Alex Pretti, the man Border Patrol shot dead on January 24, was caught on camera just eleven days earlier violently assaulting federal immigration officers in broad daylight.

Video from Minneapolis’ Powderhorn neighborhood shows Pretti spitting in an agent’s face, delivering a savage kick to a patrol car’s taillight, then flipping off the officers with both middle fingers raised.

Without hesitation, one immigration agent leaps from his vehicle and pins Pretti to the pavement. Pretti wriggles free, ducking behind a shield of left-wing protesters as officers hold their fire.

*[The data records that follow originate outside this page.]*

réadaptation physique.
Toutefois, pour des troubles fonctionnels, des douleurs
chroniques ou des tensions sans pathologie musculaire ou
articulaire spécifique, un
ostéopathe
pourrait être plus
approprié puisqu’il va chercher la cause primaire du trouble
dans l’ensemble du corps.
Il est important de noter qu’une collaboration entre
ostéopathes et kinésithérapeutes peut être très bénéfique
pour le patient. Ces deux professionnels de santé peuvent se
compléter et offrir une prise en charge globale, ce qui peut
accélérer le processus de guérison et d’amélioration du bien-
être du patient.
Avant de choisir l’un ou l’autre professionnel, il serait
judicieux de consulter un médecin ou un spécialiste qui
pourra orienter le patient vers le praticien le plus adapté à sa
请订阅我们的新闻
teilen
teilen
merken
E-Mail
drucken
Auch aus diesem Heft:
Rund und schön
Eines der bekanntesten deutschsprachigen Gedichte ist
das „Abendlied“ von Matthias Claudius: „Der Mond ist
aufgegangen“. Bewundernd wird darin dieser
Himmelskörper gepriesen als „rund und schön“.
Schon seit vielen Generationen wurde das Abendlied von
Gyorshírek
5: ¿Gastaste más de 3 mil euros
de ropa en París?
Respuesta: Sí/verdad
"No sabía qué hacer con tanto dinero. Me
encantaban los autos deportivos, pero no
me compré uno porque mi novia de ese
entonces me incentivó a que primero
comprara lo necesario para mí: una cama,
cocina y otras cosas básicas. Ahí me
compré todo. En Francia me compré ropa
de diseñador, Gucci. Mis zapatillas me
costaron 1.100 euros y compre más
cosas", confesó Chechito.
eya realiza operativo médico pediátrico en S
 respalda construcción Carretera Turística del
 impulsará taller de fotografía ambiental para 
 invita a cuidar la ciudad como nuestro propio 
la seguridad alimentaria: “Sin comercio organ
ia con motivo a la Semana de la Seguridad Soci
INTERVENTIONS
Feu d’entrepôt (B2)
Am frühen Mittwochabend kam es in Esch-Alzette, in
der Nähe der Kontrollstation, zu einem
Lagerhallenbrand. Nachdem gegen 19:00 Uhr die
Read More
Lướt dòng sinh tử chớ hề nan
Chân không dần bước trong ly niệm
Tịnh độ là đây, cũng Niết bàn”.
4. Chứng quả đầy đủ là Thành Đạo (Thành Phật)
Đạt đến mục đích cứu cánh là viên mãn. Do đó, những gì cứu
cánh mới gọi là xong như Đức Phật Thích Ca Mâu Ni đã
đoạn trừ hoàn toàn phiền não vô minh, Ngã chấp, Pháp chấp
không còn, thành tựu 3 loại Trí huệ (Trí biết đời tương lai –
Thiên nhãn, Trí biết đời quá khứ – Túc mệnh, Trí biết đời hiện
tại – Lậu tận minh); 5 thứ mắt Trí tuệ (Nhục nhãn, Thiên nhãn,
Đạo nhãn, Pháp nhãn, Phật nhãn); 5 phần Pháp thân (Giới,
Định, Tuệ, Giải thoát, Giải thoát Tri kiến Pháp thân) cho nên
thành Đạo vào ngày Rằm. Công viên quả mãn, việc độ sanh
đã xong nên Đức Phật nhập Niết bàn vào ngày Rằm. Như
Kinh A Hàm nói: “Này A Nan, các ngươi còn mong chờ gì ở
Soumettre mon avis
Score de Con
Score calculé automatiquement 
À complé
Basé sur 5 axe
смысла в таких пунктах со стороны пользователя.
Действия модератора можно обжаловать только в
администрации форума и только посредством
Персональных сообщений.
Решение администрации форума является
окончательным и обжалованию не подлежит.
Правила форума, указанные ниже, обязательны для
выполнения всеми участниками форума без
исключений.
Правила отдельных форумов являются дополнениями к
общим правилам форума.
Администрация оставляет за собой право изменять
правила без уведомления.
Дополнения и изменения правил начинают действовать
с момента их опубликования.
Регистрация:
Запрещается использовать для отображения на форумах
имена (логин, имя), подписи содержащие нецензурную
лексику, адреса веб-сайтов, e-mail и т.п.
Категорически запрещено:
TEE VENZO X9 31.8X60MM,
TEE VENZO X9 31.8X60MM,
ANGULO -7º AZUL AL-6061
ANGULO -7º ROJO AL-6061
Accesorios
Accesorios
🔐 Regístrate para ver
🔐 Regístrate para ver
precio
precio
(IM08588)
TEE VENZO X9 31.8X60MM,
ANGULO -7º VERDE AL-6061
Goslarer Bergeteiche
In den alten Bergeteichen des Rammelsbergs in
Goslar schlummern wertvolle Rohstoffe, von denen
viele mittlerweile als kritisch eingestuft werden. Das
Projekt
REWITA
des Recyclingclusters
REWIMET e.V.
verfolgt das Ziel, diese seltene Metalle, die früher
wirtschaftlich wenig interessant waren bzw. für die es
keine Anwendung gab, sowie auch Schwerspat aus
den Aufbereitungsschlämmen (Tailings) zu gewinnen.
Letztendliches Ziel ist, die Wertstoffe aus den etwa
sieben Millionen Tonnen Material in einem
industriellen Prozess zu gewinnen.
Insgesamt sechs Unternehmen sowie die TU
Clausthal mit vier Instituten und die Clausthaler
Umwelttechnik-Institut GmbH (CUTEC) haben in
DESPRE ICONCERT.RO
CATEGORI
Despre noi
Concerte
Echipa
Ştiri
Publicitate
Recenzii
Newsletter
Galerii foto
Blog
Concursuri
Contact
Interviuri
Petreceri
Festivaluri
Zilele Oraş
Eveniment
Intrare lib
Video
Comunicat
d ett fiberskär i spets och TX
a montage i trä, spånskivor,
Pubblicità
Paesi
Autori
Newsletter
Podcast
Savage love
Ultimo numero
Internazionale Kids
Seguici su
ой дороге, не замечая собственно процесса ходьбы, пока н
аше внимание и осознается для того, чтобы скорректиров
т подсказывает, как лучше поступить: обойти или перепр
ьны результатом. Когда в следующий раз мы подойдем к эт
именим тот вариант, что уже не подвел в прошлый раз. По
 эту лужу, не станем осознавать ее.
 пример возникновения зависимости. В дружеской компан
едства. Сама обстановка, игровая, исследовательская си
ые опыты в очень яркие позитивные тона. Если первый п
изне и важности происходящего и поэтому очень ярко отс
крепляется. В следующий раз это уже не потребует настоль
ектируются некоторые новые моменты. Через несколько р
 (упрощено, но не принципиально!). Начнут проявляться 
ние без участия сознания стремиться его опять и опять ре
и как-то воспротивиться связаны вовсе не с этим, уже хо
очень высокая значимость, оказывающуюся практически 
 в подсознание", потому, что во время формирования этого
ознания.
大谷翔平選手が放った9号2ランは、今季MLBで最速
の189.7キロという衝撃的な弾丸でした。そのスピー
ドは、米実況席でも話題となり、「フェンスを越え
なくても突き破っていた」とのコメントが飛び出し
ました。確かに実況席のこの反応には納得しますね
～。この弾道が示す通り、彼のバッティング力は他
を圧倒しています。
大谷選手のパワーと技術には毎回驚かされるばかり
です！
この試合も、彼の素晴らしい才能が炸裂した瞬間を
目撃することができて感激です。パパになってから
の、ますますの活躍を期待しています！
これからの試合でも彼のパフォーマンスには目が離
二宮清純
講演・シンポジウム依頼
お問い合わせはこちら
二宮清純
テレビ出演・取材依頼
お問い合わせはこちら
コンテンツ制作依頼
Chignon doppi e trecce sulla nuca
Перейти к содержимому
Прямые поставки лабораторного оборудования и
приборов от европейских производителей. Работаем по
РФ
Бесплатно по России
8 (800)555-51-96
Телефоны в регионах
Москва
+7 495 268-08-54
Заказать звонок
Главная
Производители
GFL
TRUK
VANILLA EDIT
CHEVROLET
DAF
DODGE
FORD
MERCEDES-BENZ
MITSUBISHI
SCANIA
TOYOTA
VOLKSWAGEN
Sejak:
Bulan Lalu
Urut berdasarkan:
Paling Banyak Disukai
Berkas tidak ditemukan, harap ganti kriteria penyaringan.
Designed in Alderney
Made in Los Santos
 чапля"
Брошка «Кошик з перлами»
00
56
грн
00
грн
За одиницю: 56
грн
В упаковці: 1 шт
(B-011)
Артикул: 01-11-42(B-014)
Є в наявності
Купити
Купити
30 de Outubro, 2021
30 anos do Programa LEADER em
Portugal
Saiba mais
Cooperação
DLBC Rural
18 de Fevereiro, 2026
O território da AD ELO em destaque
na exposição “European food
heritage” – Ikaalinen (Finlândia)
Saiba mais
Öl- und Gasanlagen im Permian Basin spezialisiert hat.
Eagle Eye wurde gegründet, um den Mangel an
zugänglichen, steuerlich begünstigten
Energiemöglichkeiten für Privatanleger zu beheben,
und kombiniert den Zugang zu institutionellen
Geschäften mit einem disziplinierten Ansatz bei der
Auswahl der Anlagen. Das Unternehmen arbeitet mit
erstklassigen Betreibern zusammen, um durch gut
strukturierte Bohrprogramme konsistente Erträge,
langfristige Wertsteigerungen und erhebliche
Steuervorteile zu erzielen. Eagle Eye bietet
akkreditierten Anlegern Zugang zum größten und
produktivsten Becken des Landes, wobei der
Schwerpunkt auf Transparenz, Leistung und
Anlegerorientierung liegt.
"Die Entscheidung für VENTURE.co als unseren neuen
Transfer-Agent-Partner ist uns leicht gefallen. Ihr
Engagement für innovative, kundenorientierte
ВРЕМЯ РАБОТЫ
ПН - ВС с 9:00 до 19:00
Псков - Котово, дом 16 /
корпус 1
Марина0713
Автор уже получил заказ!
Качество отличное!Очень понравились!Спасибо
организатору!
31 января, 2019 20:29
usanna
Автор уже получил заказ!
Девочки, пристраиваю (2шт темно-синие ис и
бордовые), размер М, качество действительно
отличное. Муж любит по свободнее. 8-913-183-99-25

A holstered handgun protrudes from Pretti’s waistband throughout the encounter—proof he was armed and dangerous.

This January 13 scuffle unfolded less than half a mile from the spot where agents killed Renee Good just six days earlier. Good had rammed her car into officers who demanded she step out; when she accelerated into a federal agent, he defended himself with a single shot.

Pretti emerged from that clash with a broken rib, yet local media and some politicians downplayed both incidents and cheered on anti-enforcement mobs.

Eleven days later, Pretti paid the price for provoking federal officers. Two Border Patrol agents involved in the fatal January 24 altercation are now on administrative leave pending an investigation.

The Department of Homeland Security claims no record of the January 13 fight—an astonishing lapse that underscores the chaos Minneapolis officials have sown by encouraging resistance to federal law enforcement.

In response to escalating violence and blatant defiance of immigration laws, the Trump administration has removed Border Patrol Commander Gregory Bovino and dispatched White House border czar Tom Homan to restore order.

Homan has already met with Governor Tim Walz and Mayor Jacob Frey to demand full cooperation with federal agents. President Trump called Pretti’s death “a very unfortunate incident,” but made clear that officers will not be intimidated by anarchist agitators.

Minneapolis must choose: stand with federal law enforcement or bow to mob rule. The Trump administration is sending a clear message—crossing federal officers carries deadly consequences.